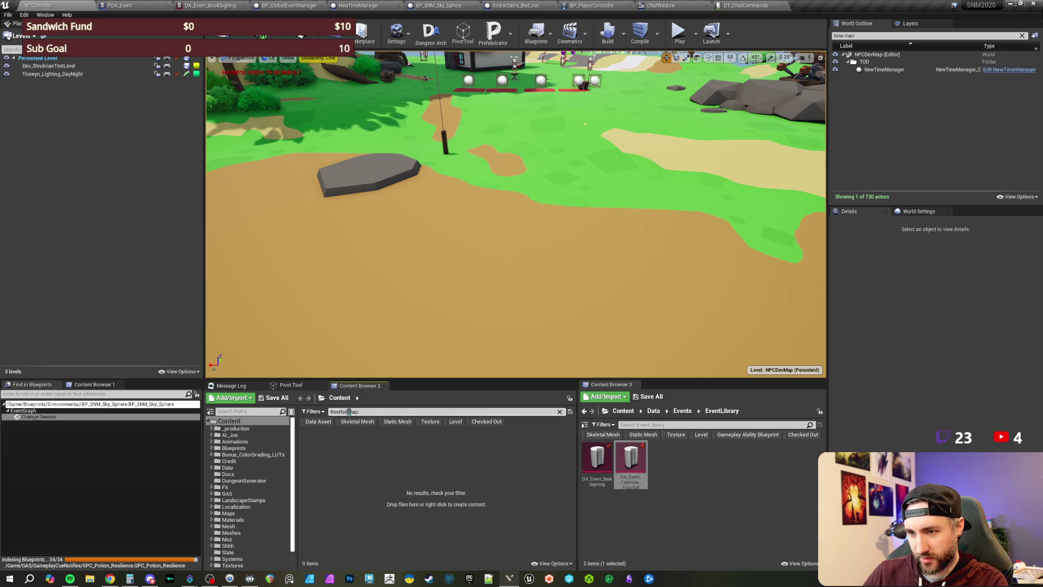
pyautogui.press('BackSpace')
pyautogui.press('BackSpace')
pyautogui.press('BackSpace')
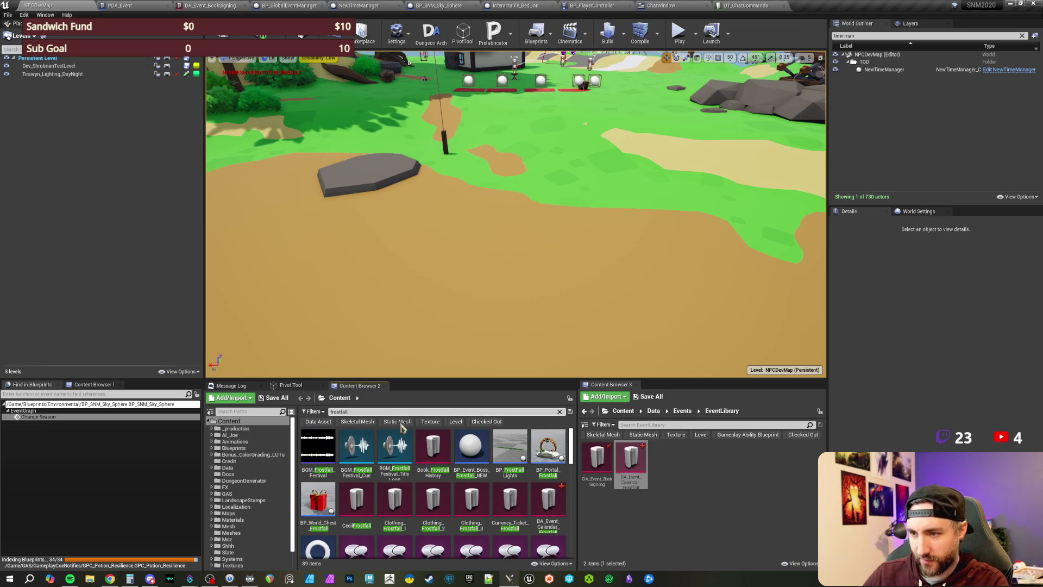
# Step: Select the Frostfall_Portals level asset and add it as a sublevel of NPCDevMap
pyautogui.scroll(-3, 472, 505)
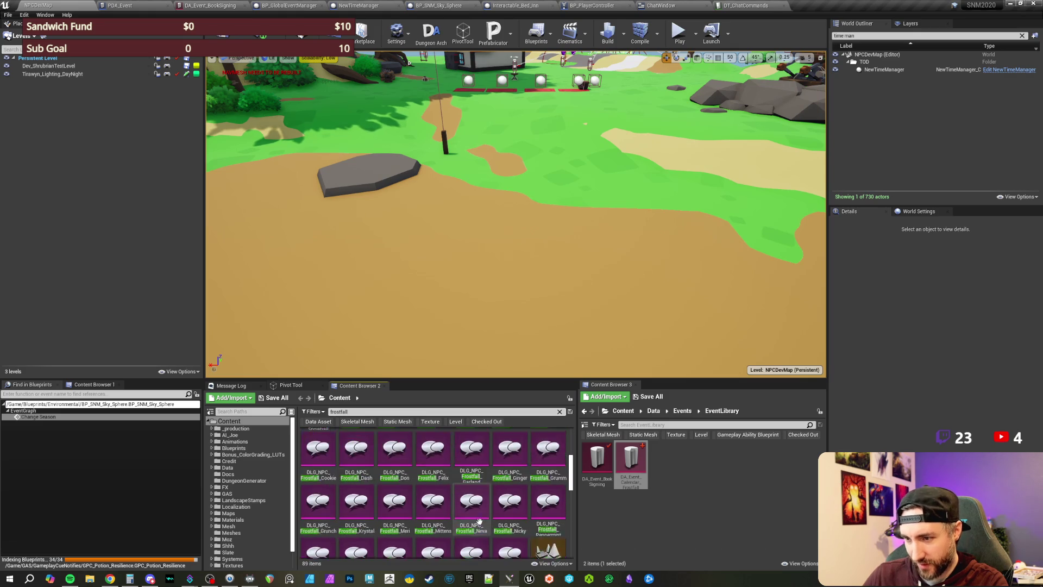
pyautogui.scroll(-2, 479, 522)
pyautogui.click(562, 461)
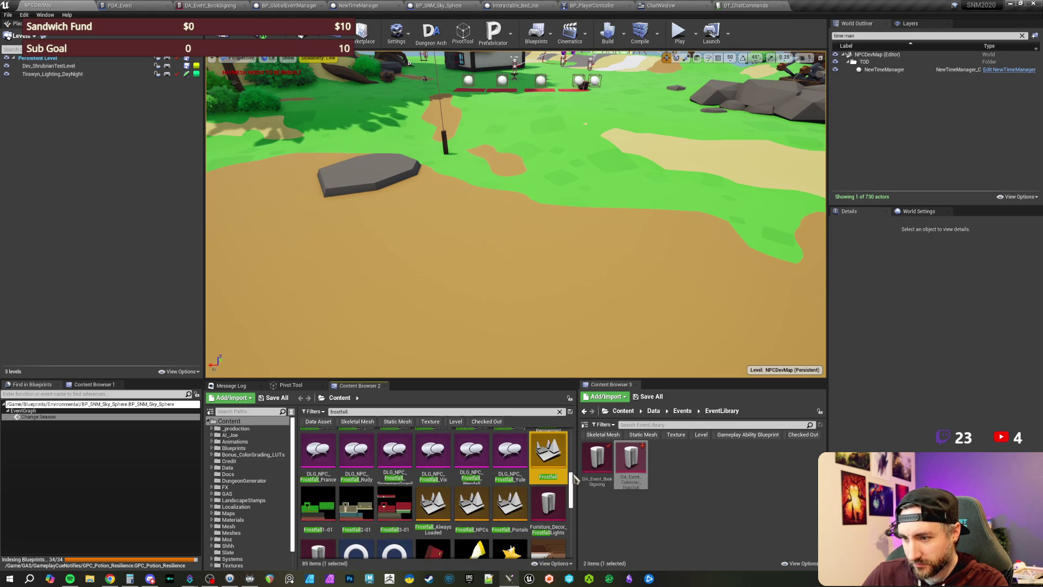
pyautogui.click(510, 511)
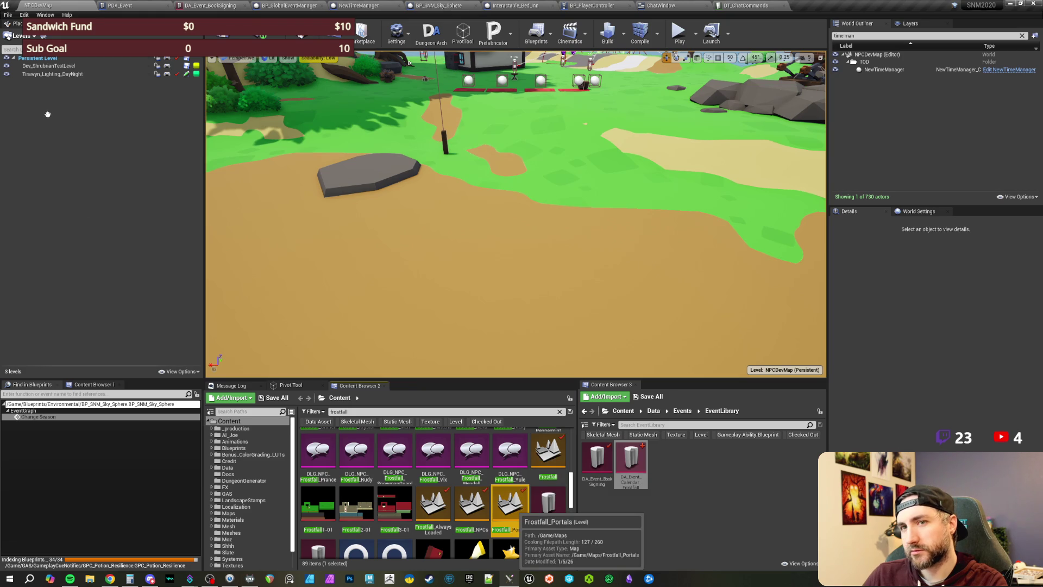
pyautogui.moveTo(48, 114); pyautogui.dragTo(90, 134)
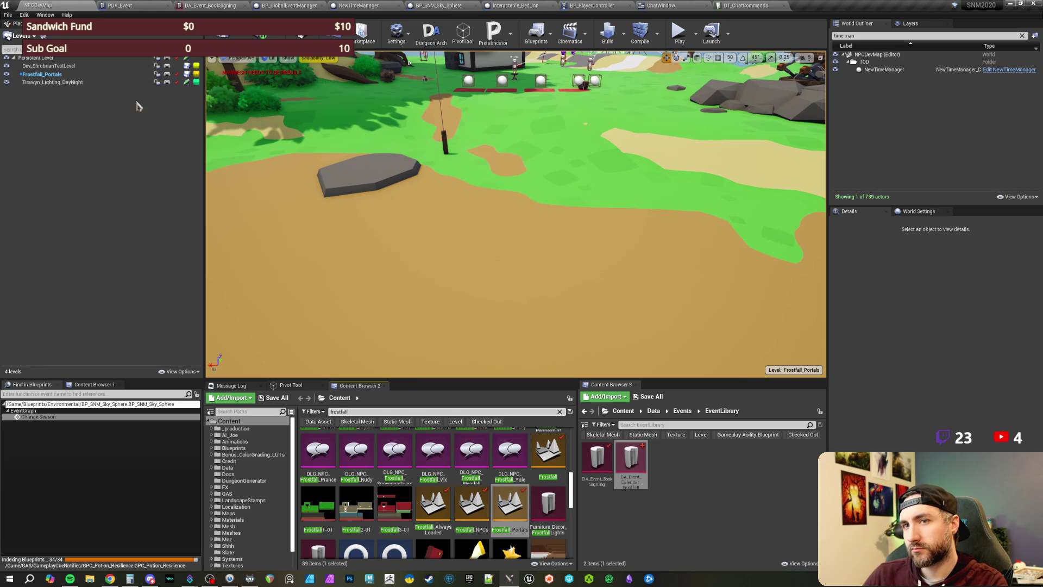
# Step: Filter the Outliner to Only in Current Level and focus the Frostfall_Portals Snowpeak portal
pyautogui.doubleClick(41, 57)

» TRY IT
Leave out the pictures and repeat exactly the lines from the first line of the data through the line containing "pyautogui.click(510, 511)". Add nothing else.

» RESULT OF THE TASK
pyautogui.press('BackSpace')
pyautogui.press('BackSpace')
pyautogui.press('BackSpace')
# Step: Select the Frostfall_Portals level asset and add it as a sublevel of NPCDevMap
pyautogui.scroll(-3, 472, 505)
pyautogui.scroll(-2, 479, 522)
pyautogui.click(562, 461)
pyautogui.click(510, 511)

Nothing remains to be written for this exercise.